## [Activity]
Could you repeat the data word for word while skipping the pictures?

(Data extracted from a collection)
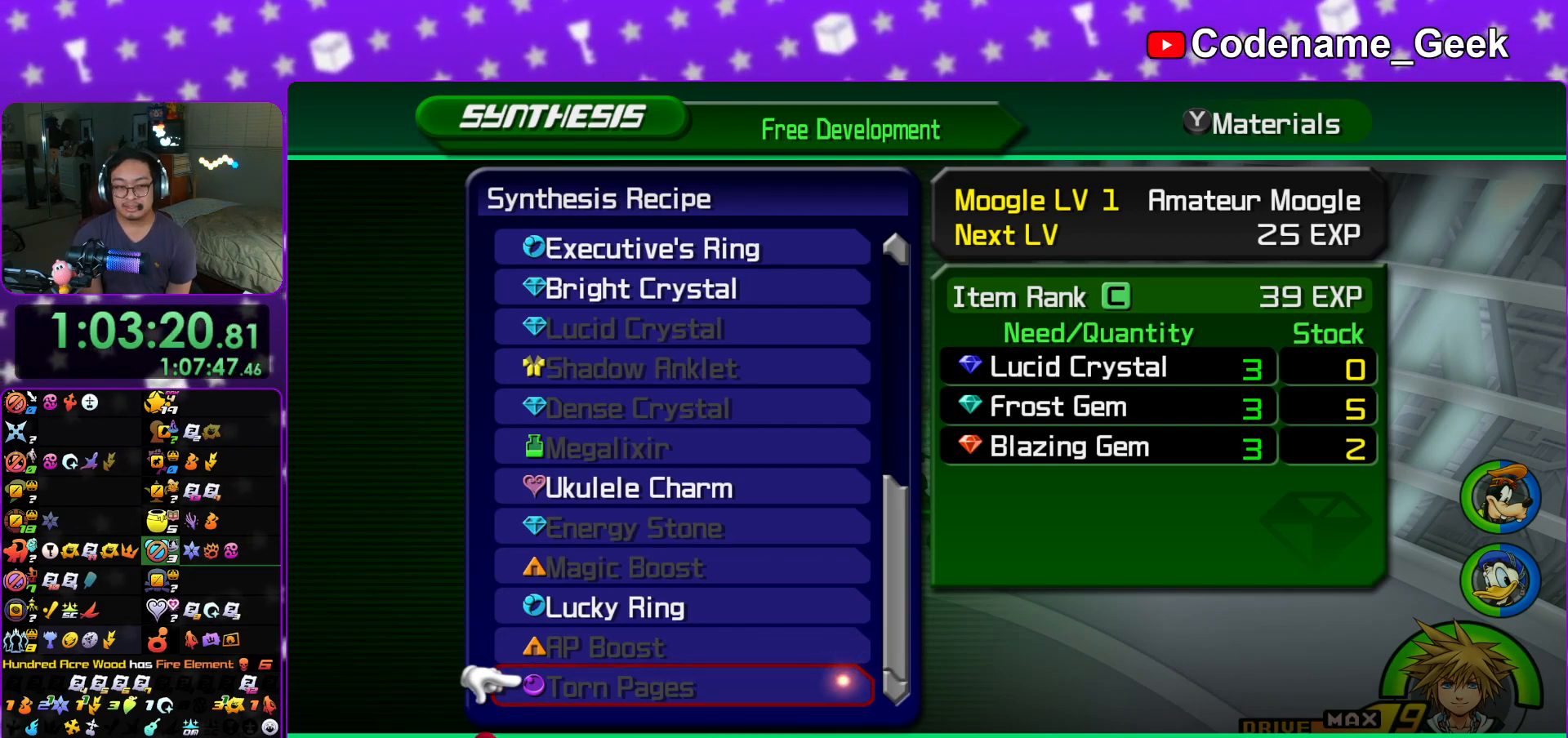
{"buttons": [], "left_stick": "center", "right_stick": "center", "events": [[83, "DPAD_UP", "down"], [183, "DPAD_UP", "up"], [317, "DPAD_UP", "down"], [383, "DPAD_UP", "up"]]}
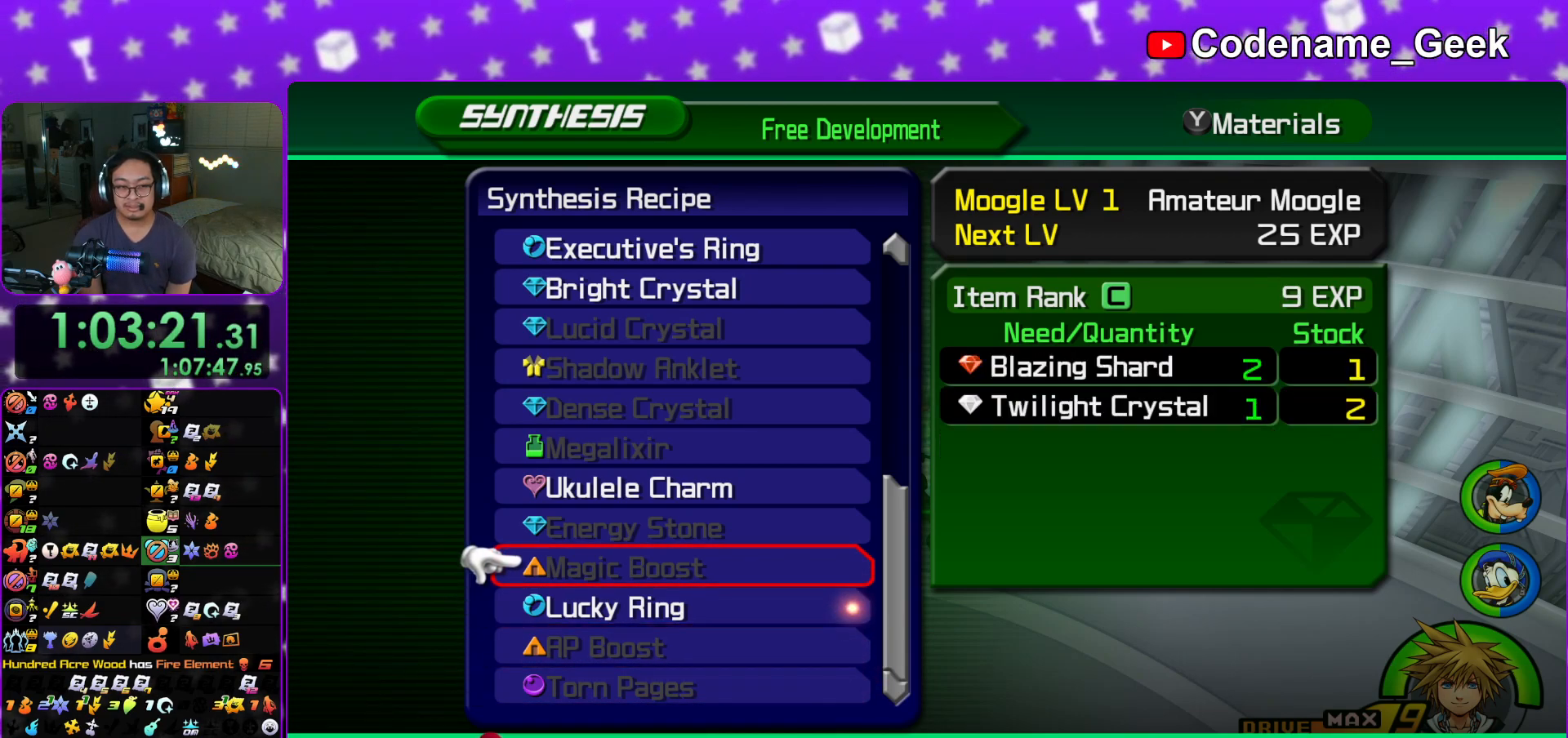
{"buttons": [], "left_stick": "center", "right_stick": "center", "events": [[17, "DPAD_UP", "down"], [84, "DPAD_UP", "up"], [184, "DPAD_UP", "down"], [284, "DPAD_UP", "up"], [367, "DPAD_UP", "down"], [467, "DPAD_UP", "up"]]}
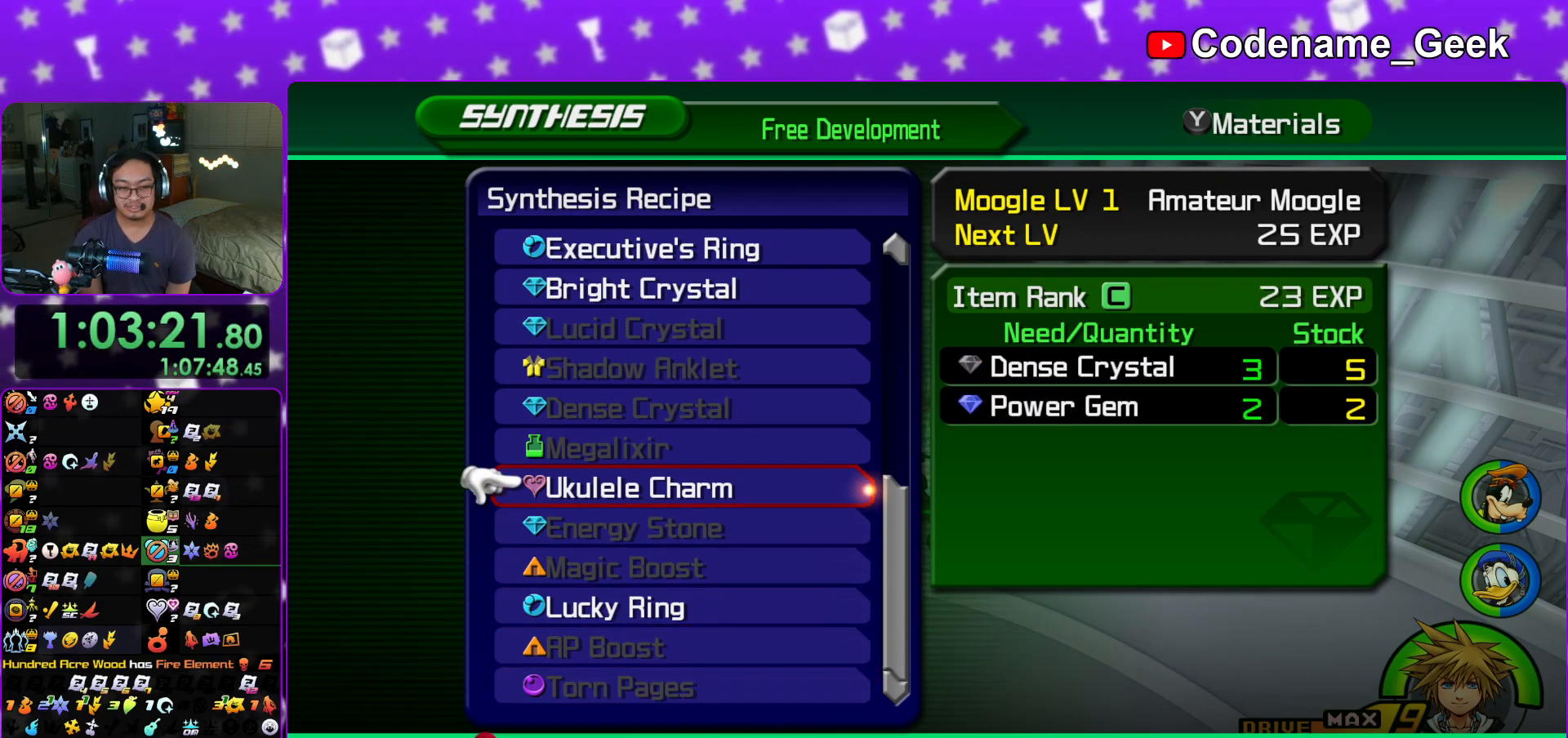
{"buttons": [], "left_stick": "center", "right_stick": "center", "events": [[150, "A", "down"], [250, "A", "up"], [317, "A", "down"], [450, "A", "up"]]}
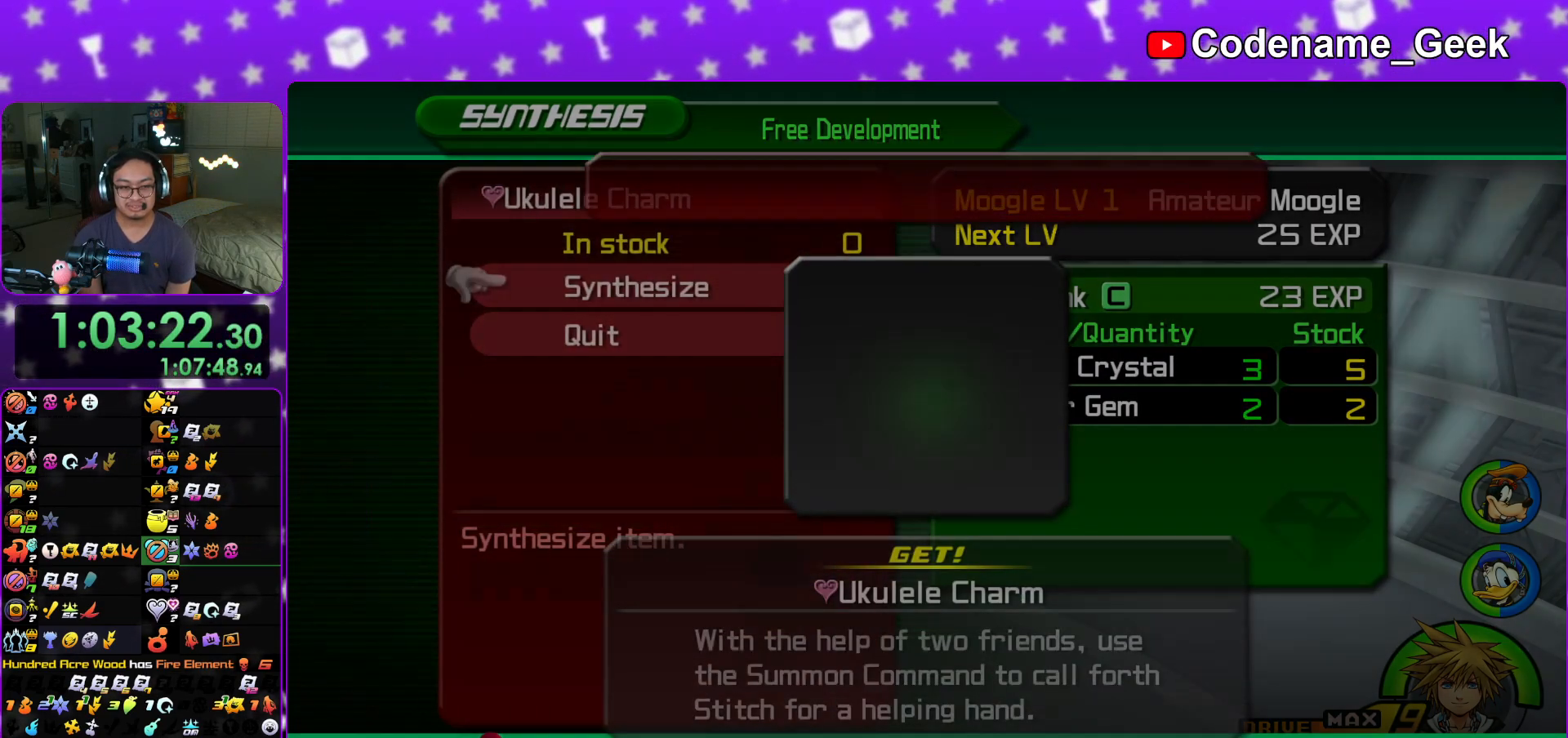
{"buttons": [], "left_stick": "center", "right_stick": "center", "events": [[17, "A", "down"], [134, "A", "up"]]}
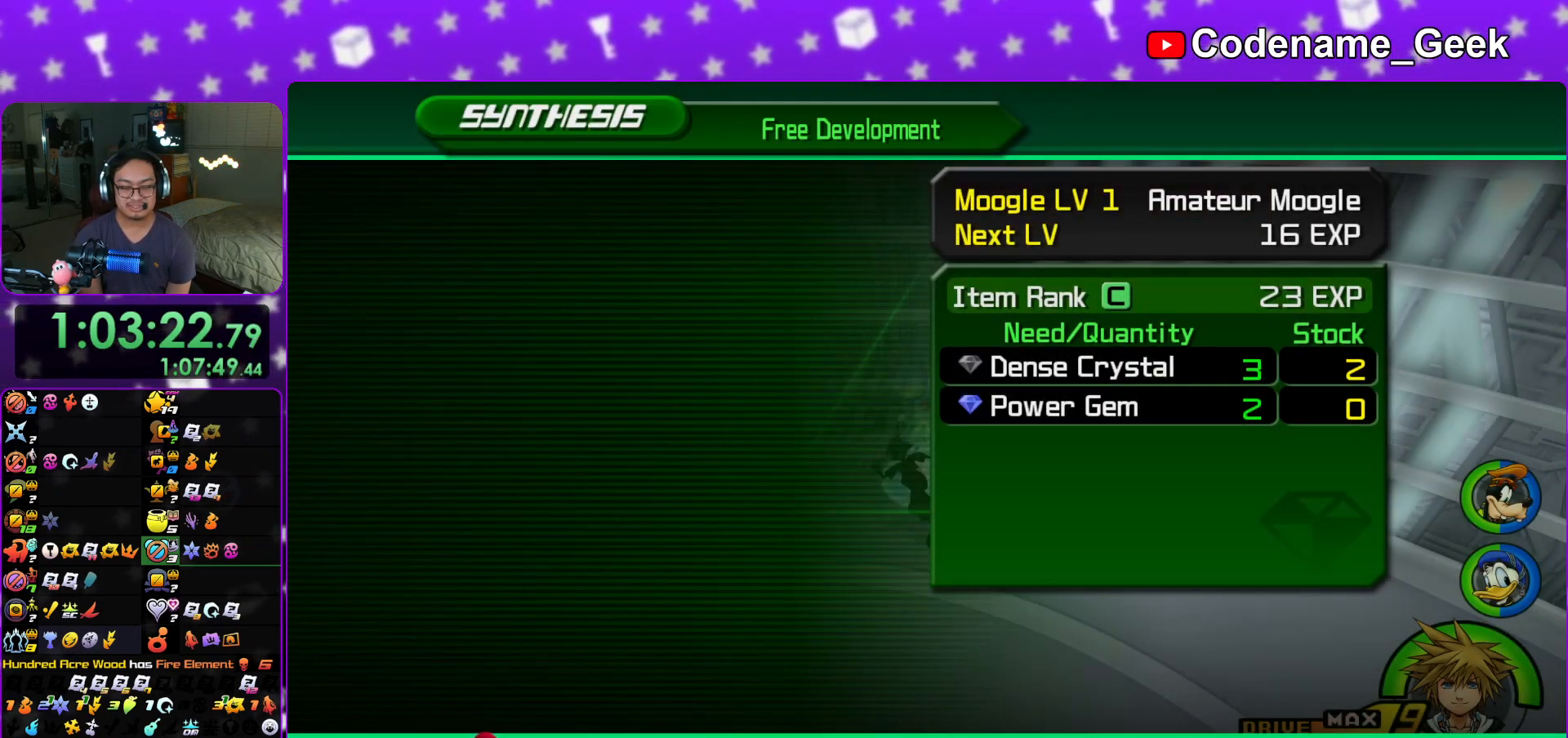
{"buttons": [], "left_stick": "center", "right_stick": "center", "events": []}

## [Answer to the problem]
{"buttons": [], "left_stick": "center", "right_stick": "center", "events": [[83, "DPAD_UP", "down"], [183, "DPAD_UP", "up"], [317, "DPAD_UP", "down"], [383, "DPAD_UP", "up"]]}
{"buttons": [], "left_stick": "center", "right_stick": "center", "events": [[17, "DPAD_UP", "down"], [84, "DPAD_UP", "up"], [184, "DPAD_UP", "down"], [284, "DPAD_UP", "up"], [367, "DPAD_UP", "down"], [467, "DPAD_UP", "up"]]}
{"buttons": [], "left_stick": "center", "right_stick": "center", "events": [[150, "A", "down"], [250, "A", "up"], [317, "A", "down"], [450, "A", "up"]]}
{"buttons": [], "left_stick": "center", "right_stick": "center", "events": [[17, "A", "down"], [134, "A", "up"]]}
{"buttons": [], "left_stick": "center", "right_stick": "center", "events": []}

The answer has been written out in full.